*** Supplied entries ***

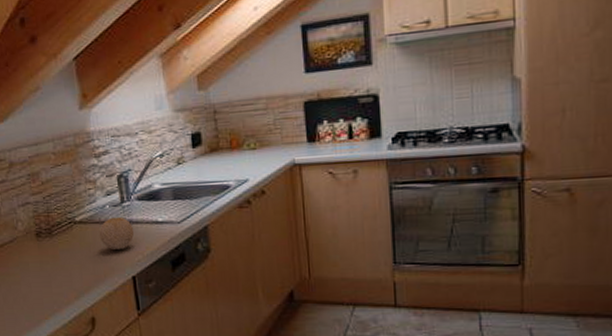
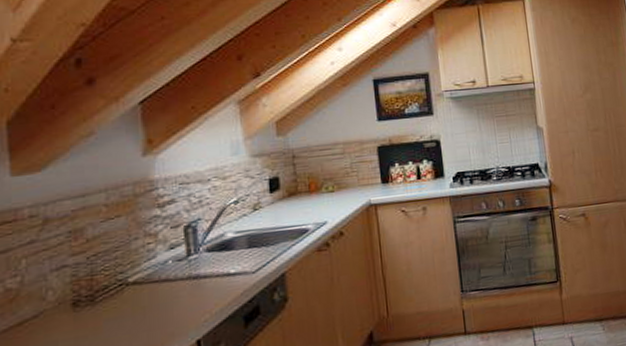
fruit: present [99,216,134,251] -> none [157,272,200,312]

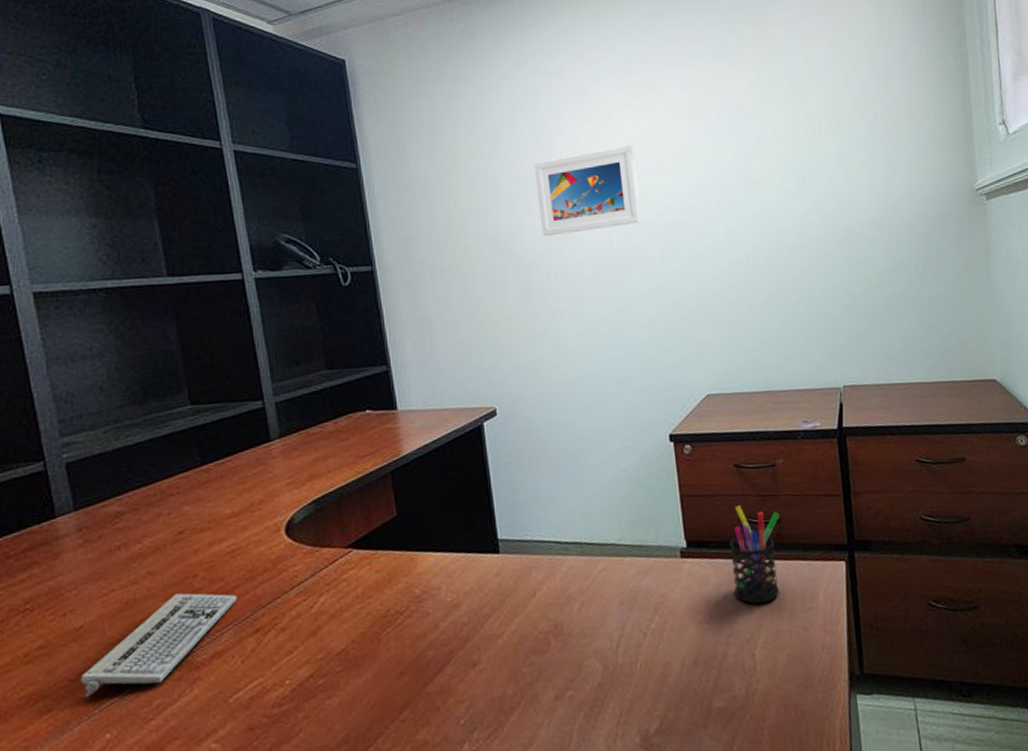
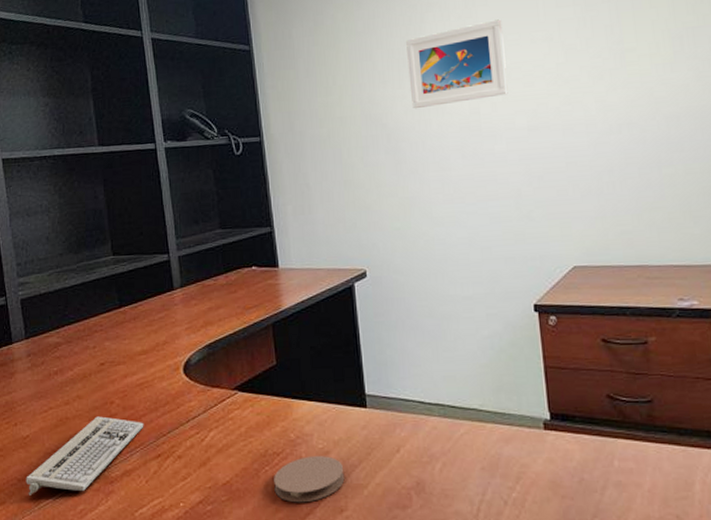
coaster: none [397,608,477,663] -> present [274,456,345,503]
pen holder: present [729,506,780,604] -> none [595,382,652,486]

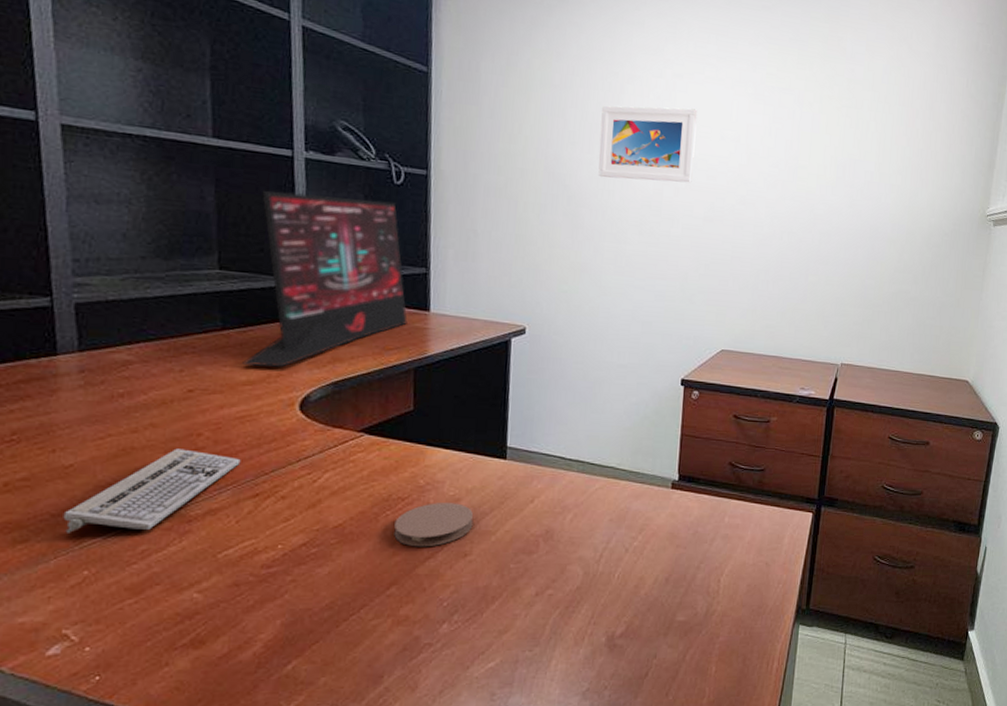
monitor: none [137,172,261,338] -> present [242,190,408,367]

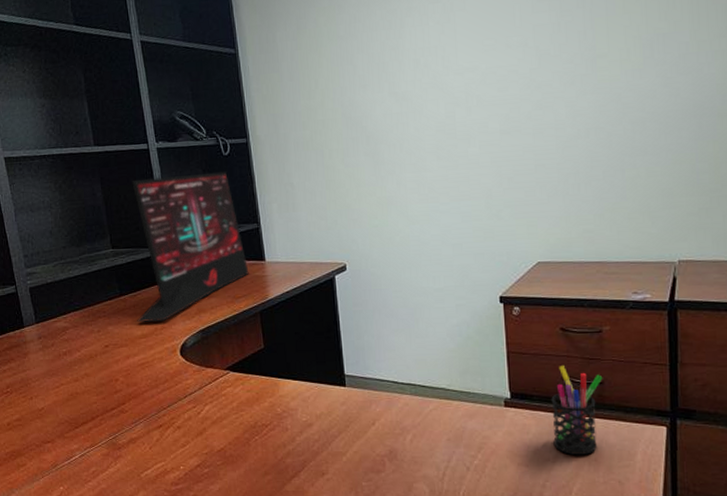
computer keyboard: present [63,448,241,533] -> none [43,392,146,459]
coaster: present [394,503,474,547] -> none [263,428,326,467]
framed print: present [598,105,698,183] -> none [386,24,483,113]
pen holder: none [712,451,765,539] -> present [551,366,603,456]

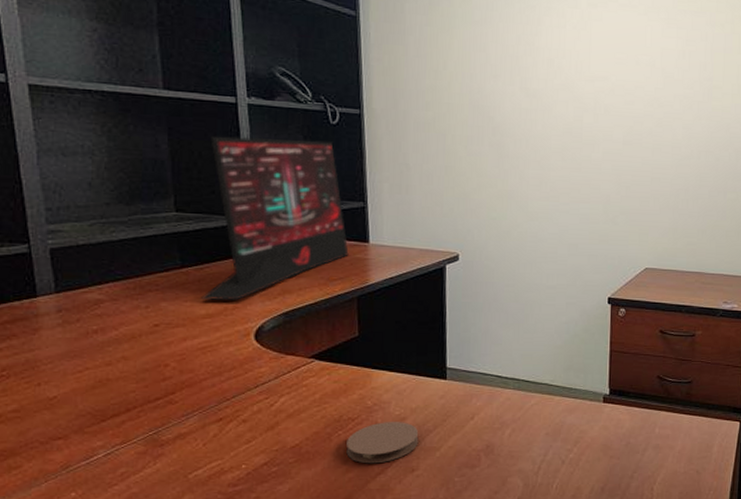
coaster: none [263,428,326,467] -> present [346,422,419,464]
pen holder: present [551,366,603,456] -> none [644,365,692,449]

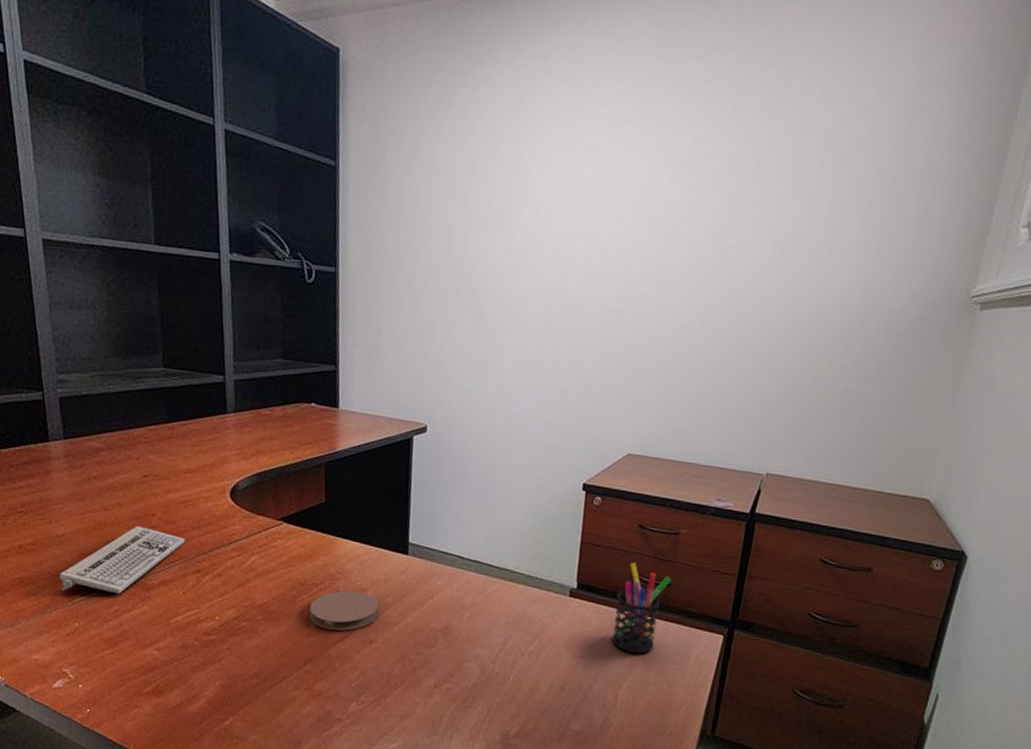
computer keyboard: none [50,379,205,459] -> present [59,526,185,593]
monitor: present [201,136,349,301] -> none [184,292,319,458]
pen holder: none [644,365,692,449] -> present [611,563,672,654]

*** End of Supplied entries ***

Exact repetition is the task: every line from the start of the data to the line with "monitor: present [201,136,349,301]", inclusive, and none after it, pictures omitted.

■ **Written solution**:
fruit: present [99,216,134,251] -> none [157,272,200,312]

coaster: none [397,608,477,663] -> present [274,456,345,503]
pen holder: present [729,506,780,604] -> none [595,382,652,486]

monitor: none [137,172,261,338] -> present [242,190,408,367]

computer keyboard: present [63,448,241,533] -> none [43,392,146,459]
coaster: present [394,503,474,547] -> none [263,428,326,467]
framed print: present [598,105,698,183] -> none [386,24,483,113]
pen holder: none [712,451,765,539] -> present [551,366,603,456]

coaster: none [263,428,326,467] -> present [346,422,419,464]
pen holder: present [551,366,603,456] -> none [644,365,692,449]

computer keyboard: none [50,379,205,459] -> present [59,526,185,593]
monitor: present [201,136,349,301] -> none [184,292,319,458]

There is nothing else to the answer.